Who he was, must remain a mystery. He left about 5 a.m., as suddenly as he had come, and the old post-master was either too frightened or too lazy to send up to the prison for a couple of Cossacks. One circumstance convinced me that my suspicions were well founded. Having made a hearty meal of tea, black bread, and sardines, he pushed his chair back, and resting both feet on the stove, lit a cigarette. While so doing his cap slipped off, and I distinctly saw that one half of his head was partly shaved, the distinguishing mark of the Siberian convict. That he was a “Katorgi” I do not for a moment doubt. He never once caught sight of me, lying as I was in the shadow of the table; but Lancaster, who slept calmly through the whole business, lay close to him, and my only wonder is that he did not take a fancy to the gold watch-chain lying so temptingly across my friend’s chest. He left the post-house very quietly without paying for his food, nor did the old post-master make any further remarks anent his strange visitor. It might have got him into trouble with the authorities.

The poor wretch had probably been starving for the past two or three days, afraid to show his face in the village near which so many brutal murders had been committed. Judging there would be few travellers abroad a night like this, he had made for the post-house, and seeing, as he thought, its only inmate the old Pole, had summoned up courage to enter. It seemed odd that with the dirty and ragged dress he wore, a large diamond ring, sparkled on the first finger of his left hand. We afterwards heard that the contractor had been robbed of one of unusual size and brilliancy.

Any hopes we had of pushing on to Nijni Udinsk the next day were soon dispelled, for at about ten o’clock the Imperial post clattered in, and every available horse was harnessed to the mail-carts. We were not altogether sorry, for the rain was coming down as hard as ever. Even the dirty, dreary post-house was preferable to a long drive of eighty odd versts, wet to the skin and chilled to the bone, with a filthy post-house and no food at the end of the journey.

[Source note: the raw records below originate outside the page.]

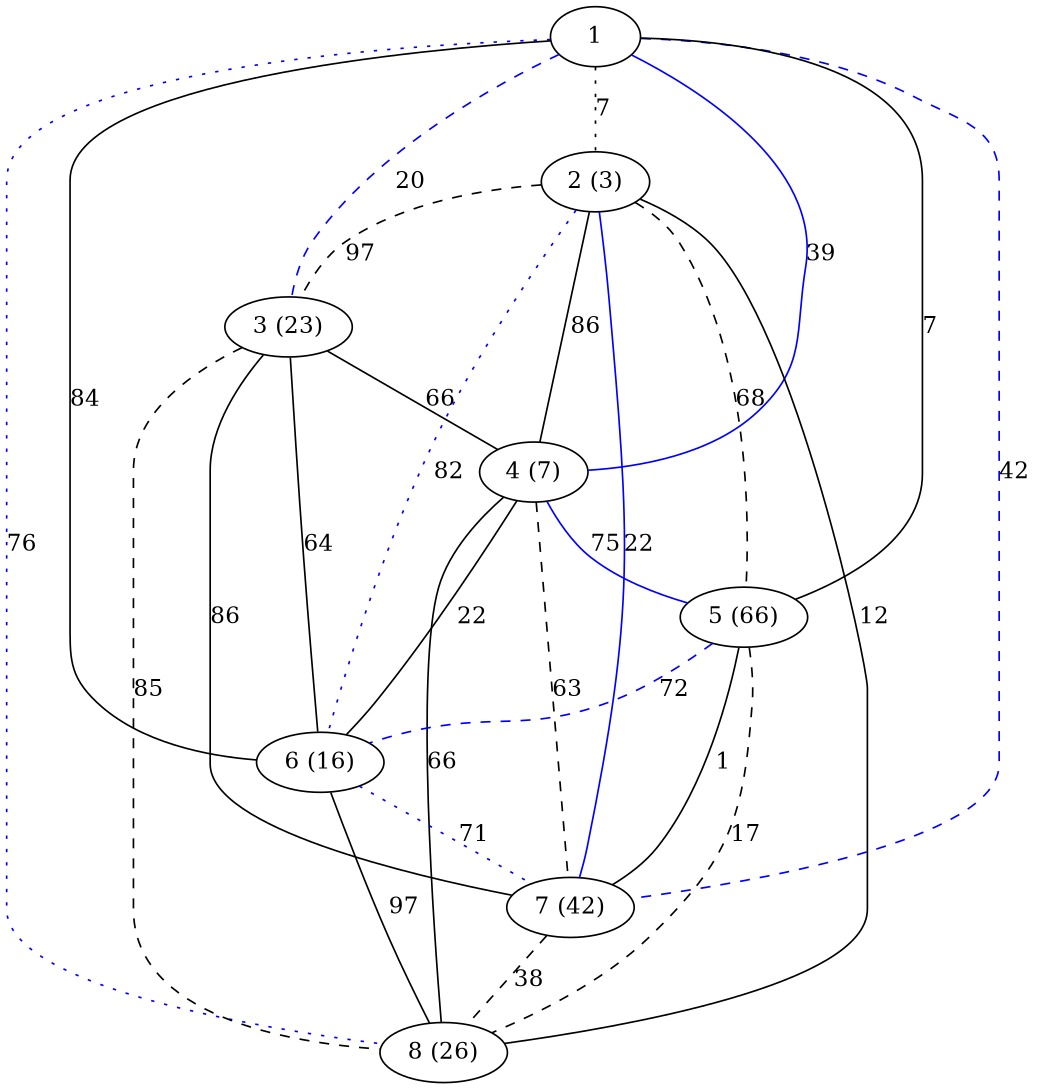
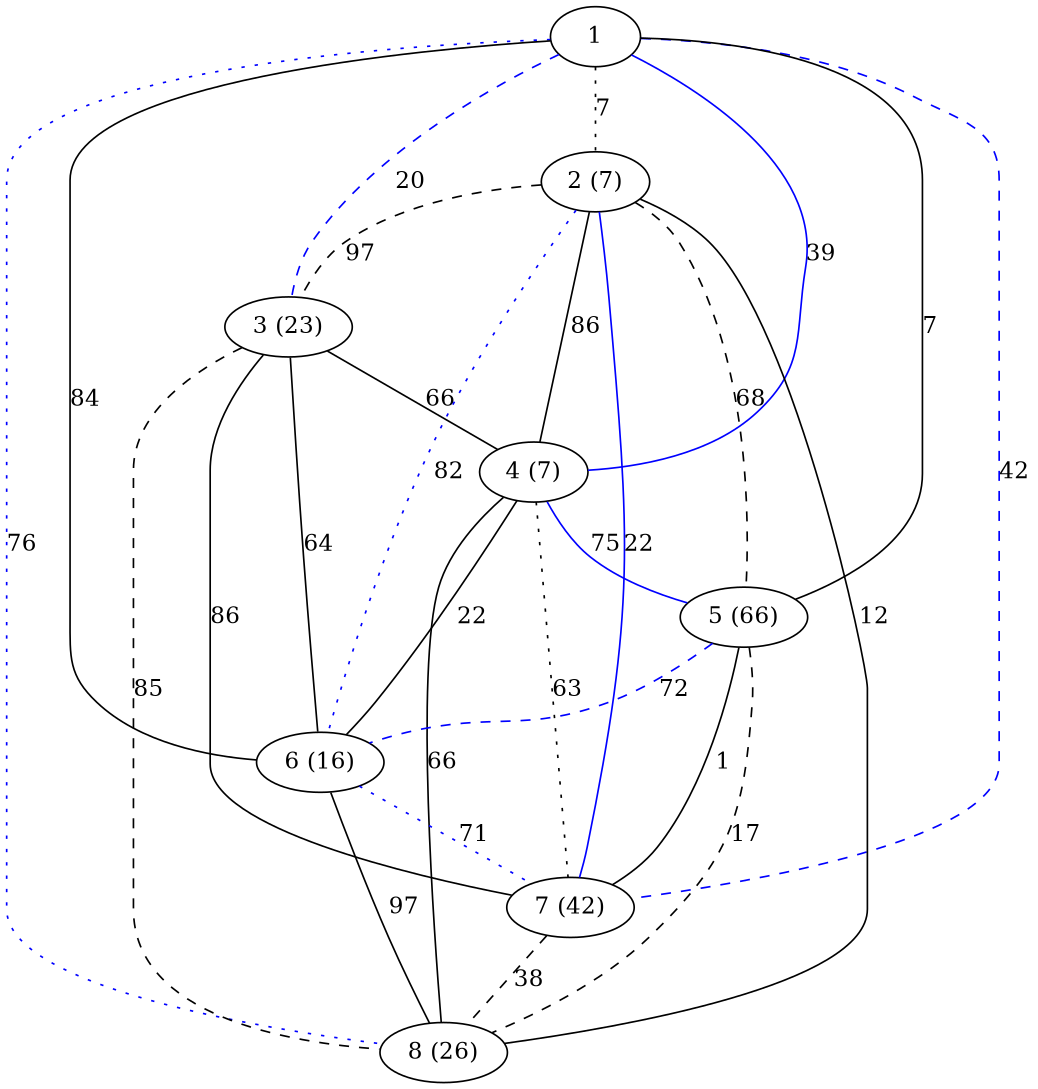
  graph {
    edge [color=black style=solid]
    n1 [label="4 (7)"]
    n2 [label="7 (42)"]
    n3 [label="8 (26)"]
    n4 [label="5 (66)"]
    n5 [label="6 (16)"]
    1
    n7 [label="3 (23)"]
-   n8 [label="2 (3)"]
-   n1 -- n2 [label=63 style=dashed]
+   n8 [label="2 (7)"]
+   n1 -- n2 [label=63 style=dotted]
    n1 -- n3 [label=66]
    n1 -- n4 [color=blue label=75]
    n1 -- n5 [label=22]
    n2 -- n3 [label=38 style=dashed]
    n4 -- n2 [label=1]
    n4 -- n3 [label=17 style=dashed]
    n4 -- n5 [color=blue label=72 style=dashed]
    n5 -- n2 [color=blue label=71 style=dotted]
    n5 -- n3 [label=97]
    1 -- n1 [color=blue label=39]
    1 -- n2 [color=blue label=42 style=dashed]
    1 -- n3 [color=blue label=76 style=dotted]
    1 -- n4 [label=7]
    1 -- n5 [label=84]
    1 -- n7 [color=blue label=20 style=dashed]
    1 -- n8 [label=7 style=dotted]
    n7 -- n1 [label=66]
    n7 -- n2 [label=86]
    n7 -- n3 [label=85 style=dashed]
    n7 -- n5 [label=64]
    n8 -- n1 [label=86]
    n8 -- n2 [color=blue label=22]
    n8 -- n3 [label=12]
    n8 -- n4 [label=68 style=dashed]
    n8 -- n5 [color=blue label=82 style=dotted]
    n8 -- n7 [label=97 style=dashed]
  }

What a day that was! I have experienced many miserable hours in the course of my travels but never a day so wretched, and unspeakably depressing as that 30th of August in Touloung post-house. Save the mail, nothing passed the whole livelong day, not even a téléga. Having read all that the rain had left us of our books, we simply sat down and looked at each other in sheer despair. The situation would have been laughable had it not seemed, at the time, so serious.